Bahrain Pearling

Sieve & Pearls <I>Photo by Kari</I>

Sieve & Pearls Photo by Kari

Bahrain pearling


Back in Manama we take a tour of the souq, the bazaar. Between Pizza Hut and Hardees and some ultra-modern air-conditioned malls there are relics of a life before petro-dollars, such as the shop belonging to Hassan M. Al-Arrayed, a gap-toothed pearl merchant. His father, blind from birth, was one of Bahrain's premiere pearl merchants, and this father's father used to don tortoise-shell nose clips and tie stones to his feet in order to dive to depths of 80 feet without air tanks, wet suit or goggles, to fetch the "fisheyes of Dilmun." Sumerian legend has it that a king named Gilgamesh, the hero of the world's first epic odyssey, learned that a sort of fountain of youth existed on Dilmun. Once he sailed to Dilmun, he was told to dive for the flower of immortality at the bottom of the sea. Attaching stones to his feet he dove, and brought back the flower -- a fantastic pearl -- to the surface. But while Gilgamesh took a bath a serpent swallowed the pearl, whereupon it shed its skin and emerged new and shining and youthful. The possibility of eternal youth for mankind was lost.

From an old safe behind his desk Al-Arrayed retrieves a ragged, red felt handkerchief and pours out over $100,000 worth of brilliant natural pearls. The oyster beds around Bahrain were justly famous for thousands of years for the unique pearls they produced, pearls with a strange, lustrous sheen, attributed to the rinsing received from fresh water that jets from the ocean bottom. The Kanoo family, one of the richest in the world, rose to prominence as pearl traders over 100 years ago.
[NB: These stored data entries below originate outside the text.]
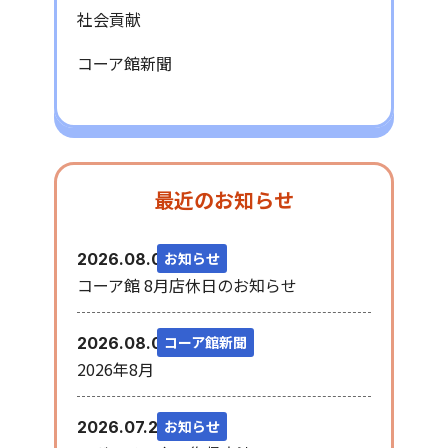
社会貢献
コーア館新聞
最近のお知らせ
お知らせ
2026.08.06
コーア館 8月店休日のお知らせ
コーア館新聞
2026.08.03
2026年8月
お知らせ
2026.07.28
I pick out a single, grape-size pearl the color of hand cream, with a light pink emanating from its center, and ask Al-Arrayed the price. I picked a good one, he says...it sells for $15,000. The pearl industry ground to a near-halt in the 1930s, the result of competition from the newly established Japanese cultured pearl industry, and decline in the yield of the Bahrain pearl banks, fished out after 5,000 years. Where once there were more than 500 traders in the souq al lulu (pearl market), now just a few survive. And their shops are replenished with less than 25 pounds of new pearls each year.